Anyway, I'll miss you terribly, and I wish you many happy days to come in your life. You're going to be a famous artist one day, and I'll be one of your fans !!!!!
Cheers smilesmilesmile

fumingli_scorp [about her Virgo ex-husband]: "He still holds on to me. Of course it would be hard for me to see him with someone else, but I also want him to be happy. I suggested he follow his heart; he just does not have interest. Don't ask me why."
OK... He's a Virgo, and you're a Scorpio, and he still loves you. We prefer to make a clean break, and attempt to move on; but if there were unresolved bits & pieces, or if we perceive changes have occurred since the split that might allow for a reconciliation, or the original attraction was especially powerful (and it seems to be where you ScorpGals are concerned!), the break may not seem so permanent to us.
Your situation seems similar to mine and LibraEX's - we can get along fine in small doses, but 24x7 - no way!!
PA, how come you're hiding your posts? Sad
FS, indeed it is good to catch up. smile
I agree with you no ill feelings towards Aries. It's on the individuals who I have a fallen out with. I pretty much have my observations on what I see as a characteristic for each zodiac signs. The bloody knife that I said Aries women carry around is my personal opinion on how they are cool people when things are good but when things go sour they come at you with this mean arrogance that makes you think that its always been in them just surpressed. So, the "bloody knife" has history of another's blood who they've head butted for getting in the way of what they're feeling... And, so for the unsuspecting they've suppressed this nature until you challenge them.

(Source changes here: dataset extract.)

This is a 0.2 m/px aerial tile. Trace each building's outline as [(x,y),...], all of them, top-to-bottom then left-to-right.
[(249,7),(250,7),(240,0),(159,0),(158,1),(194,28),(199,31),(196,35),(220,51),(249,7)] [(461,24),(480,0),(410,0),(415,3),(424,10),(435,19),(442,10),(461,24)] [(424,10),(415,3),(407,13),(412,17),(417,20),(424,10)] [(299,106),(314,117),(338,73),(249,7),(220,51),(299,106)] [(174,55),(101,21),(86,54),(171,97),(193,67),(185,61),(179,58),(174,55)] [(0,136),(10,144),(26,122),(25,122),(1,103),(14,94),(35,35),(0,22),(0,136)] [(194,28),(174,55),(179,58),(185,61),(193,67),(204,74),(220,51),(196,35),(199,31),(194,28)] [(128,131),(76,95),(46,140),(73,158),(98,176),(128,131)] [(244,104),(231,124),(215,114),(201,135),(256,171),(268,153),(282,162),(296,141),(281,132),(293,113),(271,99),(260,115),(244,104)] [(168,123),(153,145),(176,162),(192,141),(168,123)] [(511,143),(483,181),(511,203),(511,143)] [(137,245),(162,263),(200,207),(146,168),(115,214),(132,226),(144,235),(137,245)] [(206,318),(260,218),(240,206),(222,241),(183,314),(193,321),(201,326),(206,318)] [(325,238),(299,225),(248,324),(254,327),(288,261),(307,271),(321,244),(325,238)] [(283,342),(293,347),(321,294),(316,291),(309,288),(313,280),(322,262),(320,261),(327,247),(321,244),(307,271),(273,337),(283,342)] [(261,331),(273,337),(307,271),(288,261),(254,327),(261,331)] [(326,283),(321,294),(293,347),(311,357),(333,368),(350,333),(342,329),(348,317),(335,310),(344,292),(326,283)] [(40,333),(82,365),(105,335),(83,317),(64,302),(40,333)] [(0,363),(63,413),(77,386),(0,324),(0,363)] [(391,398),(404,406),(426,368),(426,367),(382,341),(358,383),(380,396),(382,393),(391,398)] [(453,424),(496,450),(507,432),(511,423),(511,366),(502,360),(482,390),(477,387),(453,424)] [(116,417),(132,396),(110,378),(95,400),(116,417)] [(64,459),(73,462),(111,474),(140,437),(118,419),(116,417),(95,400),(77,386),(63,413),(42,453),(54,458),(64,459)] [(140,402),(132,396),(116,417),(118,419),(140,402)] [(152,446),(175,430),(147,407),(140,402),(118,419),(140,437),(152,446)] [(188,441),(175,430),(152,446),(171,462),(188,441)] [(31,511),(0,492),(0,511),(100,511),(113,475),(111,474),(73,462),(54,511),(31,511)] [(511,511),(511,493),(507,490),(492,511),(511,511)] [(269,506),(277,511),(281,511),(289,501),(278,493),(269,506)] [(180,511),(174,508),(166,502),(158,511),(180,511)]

Most Aries women are outspoken and when they have it in their head about something there is NOTHING you can do to change their minds. The more happy and loving they are as a person the less likely they will cut you at the drop of a dime. Sometimes even when you're close to them they will forget all of that and treat you like a frienemy. If you're not use to this or prepared to deal then it's actually scary and it's this transformation that makes you leary of forgiving (too quickly) because your head is still spinning trying to figure out if that was your friend who just knocked the earth off it's axis. Or an enemy who's been deceiving you.
I'm not leary of befriending Aries but I haven't worked on my grudging. That kind of fire and strength kind of leaves ashes in the place of something that was once valuable. And, me the Virgo, the analytical, serving, perfectionist can only look at the pile of ashes and then back to the fire (sign) and think, "Well, what do you expect me to do with this?". The only thing I can... bury it and never speak of it again. Grudge...
As far as Scorpio not being capable of doing that. I think it takes Scorpio to be burned really bad to seek vengeance, whereas Aries just needs a tinge of opposition against their plans. But, you are right, Scorpio wouldn't have done it that way but the pain would have felt the same. I admire Scorpios nature to have the last laugh when someone tries to screw them over. Scorpio starts playing all of their trump cards stored up, allowing the perfect hand to unfold. The way it's done will not even look vindictive but like someone just opened the flood gates lol.
I think Virgos get the most mistreatment. Many people take them for granted and miss their smartness, beauty, and quiet caring. I knew a Virgo in school who so quiet that she was called a mute. People always asked her, "Do you talk?" "Are you a mute?" She was shy, and she didn't stand up for herself. She was pushed around, but when people needed her, for homework or service from the store, then they'd give her respect. I think some Virgos are known as unfeeling because they keep it all in. They don't want to seem needy.
A lot of fear goes into this sign, no matter how well they cover it.